Zhejiang University, Hangzhou, 310058, China.
AI Division, School of Engineering, Westlake University, Hangzhou, 310024, China.
Commun Biol. 2023 Apr 4;6(1):369. doi: 10.1038/s42003-023-04662-z.
Dimensionality reduction and visualization play an important role in biological data analysis, such as data interpretation of single-cell RNA sequences (scRNA-seq). It is desired to have a visualization method that can not only be applicable to various application scenarios, including cell clustering and trajectory inference, but also satisfy a variety of technical requirements, especially the ability to preserve inherent structure of data and handle with batch effects. However, no existing methods can accommodate these requirements in a unified framework. In this paper, we propose a general visualization method, deep visualization (DV), that possesses the ability to preserve inherent structure of data and handle batch effects and is applicable to a variety of datasets from different application domains and dataset scales. The method embeds a given dataset into a 2- or 3-dimensional visualization space, with either a Euclidean or hyperbolic metric depending on a specified task type with type static (at a time point) or dynamic (at a sequence of time points) scRNA-seq data, respectively. Specifically, DV learns a structure graph to describe the relationships between data samples, transforms the data into visualization space while preserving the geometric structure of the data and correcting batch effects in an end-to-end manner. The experimental results on nine datasets in complex tissue from human patients or animal development demonstrate the competitiveness of DV in discovering complex cellular relations, uncovering temporal trajectories, and addressing complex batch factors. We also provide a preliminary attempt to pre-train a DV model for visualization of new incoming data.

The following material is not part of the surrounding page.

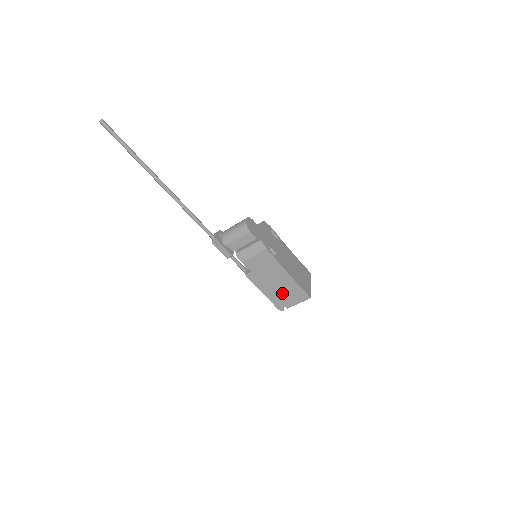
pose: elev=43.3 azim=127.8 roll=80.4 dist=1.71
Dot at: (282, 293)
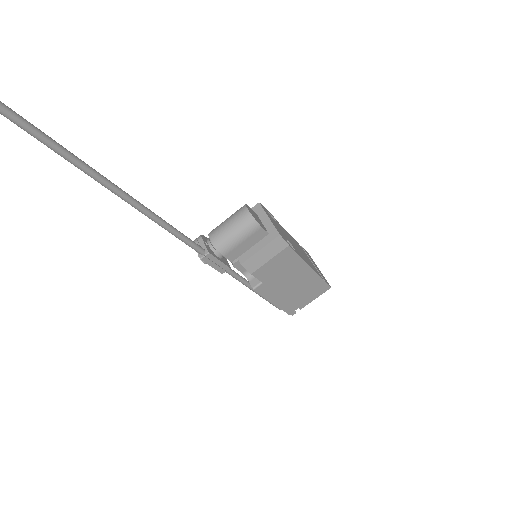
Dot at: (298, 294)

降维和可视化在生物数据分析中起着重要作用,例如单细胞 RNA 序列 (scRNA-seq) 的数据分析。人们希望有一种可视化方法,不仅可以适用于各种应用场景,包括细胞聚类和轨迹推断,而且还可以满足各种技术要求,特别是保留数据固有结构和处理批次效应的能力。然而,目前还没有一种方法可以在统一的框架中满足这些要求。在本文中,我们提出了一种通用的可视化方法,深度可视化 (DV),它具有保留数据固有结构和处理批次效应的能力,适用于来自不同应用领域和数据集规模的各种数据集。该方法将给定的数据集嵌入到 2 维和 3 维可视化空间中,根据指定的任务类型,分别使用欧几里得或双曲度量,任务类型静态(在一个时间点)或动态(在一系列时间点) scRNA-seq 数据。具体来说,DV 学习结构图来描述数据样本之间的关系,在将数据转换到可视化空间的同时,保留数据的几何结构,并以端到端的方式纠正批次效应。在来自人类患者或动物发育的复杂组织中的九个数据集上的实验结果表明,DV 在发现复杂细胞关系、揭示时间轨迹和解决复杂批次因素方面具有竞争力。我们还初步尝试了为新传入数据的可视化预训练 DV 模型。